Category Archives: Sleep Training
I’m not sure I could ask for a more amazing, happy, easy baby. When Dr. Brown said that T could/should be sleeping 8 hours at a time, I was very worried. I didn’t think there would be any way to accomplish that without a huge fight, and I don’t wanna fight with my baby! Turns out, no fight necessary for this awesome dude. Here’s a quick recap of our sleep training adventure so far:
Night 1: Had fever from shots and got Tylenol. Put himself to sleep in less than 3 minutes with zero crying after a good ten minute snuggle session. Woke once after 6 hours to eat.
Night 2: Put himself to sleep in ten minutes with one minute and forty seconds of fussing. Not crying. Woke after 4 hours, but put himself back to sleep after Dad retrieved his nu-nu and started his musical seahorse. 3 minutes of crying. Woke again 2.5 hours later (6.5 hours since his last meal) to eat. Went right back to sleep for another 4 hours. Woke up happily jibber-jabbering in his crib while I brushed teeth, went potty, etc.
Night 3: Put himself to sleep in less than ten minutes with about 2 minutes of crying. Woke after 6 hours, but went back to sleep very quickly with help from a nu-nu and trusty Mr. Seahorse. Woke an hour later (yep, that’s 7 hours of sleep!) to eat and went right back to sleep for 3 hours. Woke up happy for the day!
Night 4: Put himself to sleep in under 5 minutes with no crying/fussing. Woke after 5 hours, fussed for less than 2 minutes, put himself back to sleep. Woke again after another 2 hours (7 hour stretch!!) to eat, fell back asleep for another 3 hours & woke up very happy for the morning!
Night 5: Put himself to sleep quickly. No crying. No fussing, either. Woke up after 6 hours to eat, then slept another 3.5 hours, and woke ready to start the day at 5:30am. I was definitely NOT ready to start the day, so I convinced him to cuddle in bed with me for almost 2 hours. He nursed and slept a little, then jibber-jabbered until about 7:30.
Night 6: Got a late start… we were at my parent’s house celebrating my husband’s birthday. He had spent the day with my mom while hubby & I took a few hours to ourselves to go on a date. Still put himself to sleep quickly with no crying. Woke up after 5 hours screaming for me. We tried to give him the nu-nu to get him back to sleep, but to no avail. He wanted mom. I nursed him. We had missed each other, I guess. The whole process took about an hour since we tried to nu-nu him first for about 20 minutes. Then he went back to sleep for another 4 hours. When he woke up at 6, I brought him in bed with me to nurse and cuddle. We fell back asleep for two hours! It was lovely.

========================================

**Apply what you read:**
1 – For each night described in the sleep training account, list how many hours the baby slept before he first woke up.
2 – Write the next passage of the sleep training account, picking up after its final sentence.

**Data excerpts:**
========================================

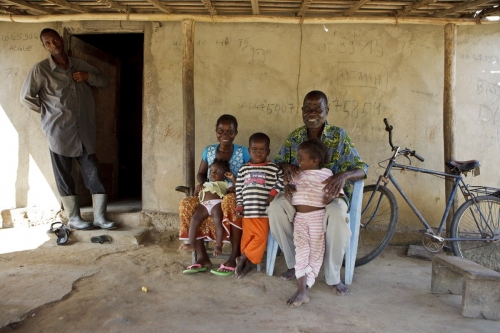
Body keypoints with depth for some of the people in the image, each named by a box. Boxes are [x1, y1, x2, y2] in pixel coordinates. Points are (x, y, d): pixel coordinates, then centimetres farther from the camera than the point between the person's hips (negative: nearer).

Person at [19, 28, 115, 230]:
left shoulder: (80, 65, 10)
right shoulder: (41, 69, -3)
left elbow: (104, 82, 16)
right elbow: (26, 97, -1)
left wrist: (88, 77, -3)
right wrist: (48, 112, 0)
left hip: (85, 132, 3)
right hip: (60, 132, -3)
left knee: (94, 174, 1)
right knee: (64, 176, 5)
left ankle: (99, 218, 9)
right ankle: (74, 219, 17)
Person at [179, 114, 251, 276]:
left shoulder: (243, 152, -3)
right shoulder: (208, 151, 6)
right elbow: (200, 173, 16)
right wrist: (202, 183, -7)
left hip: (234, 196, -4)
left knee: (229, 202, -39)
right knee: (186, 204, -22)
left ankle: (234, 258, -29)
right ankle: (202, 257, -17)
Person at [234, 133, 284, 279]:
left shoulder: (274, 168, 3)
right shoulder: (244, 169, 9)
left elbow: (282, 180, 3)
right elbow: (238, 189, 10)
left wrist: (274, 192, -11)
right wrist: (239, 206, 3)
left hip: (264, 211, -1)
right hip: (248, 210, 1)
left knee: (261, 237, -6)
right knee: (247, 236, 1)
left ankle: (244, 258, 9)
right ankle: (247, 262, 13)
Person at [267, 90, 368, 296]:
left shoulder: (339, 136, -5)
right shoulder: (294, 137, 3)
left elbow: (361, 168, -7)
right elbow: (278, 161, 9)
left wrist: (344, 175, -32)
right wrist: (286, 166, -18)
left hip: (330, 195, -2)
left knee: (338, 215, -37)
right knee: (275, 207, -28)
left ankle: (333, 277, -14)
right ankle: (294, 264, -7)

========================================

**Solved problems:**
1 –
- Night 1: 6 hours
- Night 2: 4 hours
- Night 3: 6 hours
- Night 4: 5 hours
- Night 5: 6 hours
- Night 6: 5 hours

2 –
I think he’s doing great… We couldn’t ask for more! Aside from the “I miss Mommy” bump in the road last night, this has gone ridiculously smoothly. I thought there would be more tears involved. I can’t believe that he pretty much did this all by himself without any crying!!! It’s a miracle, I think! If we can eliminate that “give me my nu-nu, please” waking at 1am, we’ll be doing perfectly! I don’t mind getting up to feed him at 3-4 after seven or eight hours of sleep… In fact, I really enjoy it! I miss him at night! I’m wondering, though, how this is going to go once I go back to work. I wouldn’t be shocked if there were more night wakings.
And, now… because I simply couldn’t resist:
To cry it out, or not to cry it out… that is the question.
Our story starts a little over a month ago. Around the 3-month mark, T started to regress in his nighttime sleep. Seriously. He had been going to bed around 10, sleeping a 5-6 hour stretch, waking to eat sometime between 3am & 4am, then sleeping another 2-4 hours. Perfect. Amazing. I can handle that!
Suddenly he was sleeping for 3 hours, waking to eat at 1am, sleeping for 2 hours, waking to eat at 3am, then waking up every hour after that until finally starting the day at 7am. With John working nights, I was alone and responsible for every night waking. Needless to say, I was exhausted! Dr. Brown had warned us that this would happen. At T’s 2-month visit she said that he would likely regress soon because between 3-4 months babies begin to remember being rocked to sleep in mom’s arms. She warned us that he would likely wake up in his crib frightened and unable to soothe himself.
I vaguely remembered her words as I rocked T to sleep for the millionth time one night. So, naturally, I did a google search for “sleep training.” I found dozens and dozens of cry it out techniques… but that totally freaked me out.
Some of them suggested letting your baby cry for more than an hour! NO WAY could I just leave T in a crib to cry himself to sleep. Just thinking about it makes me tear up. I know, I know… it’s the quickest way for him to learn to put himself to sleep and soothe himself, blah blah blah. Whatever.
I didn’t think he was ready for that. I wasn’t ready for that!
So, we compromised.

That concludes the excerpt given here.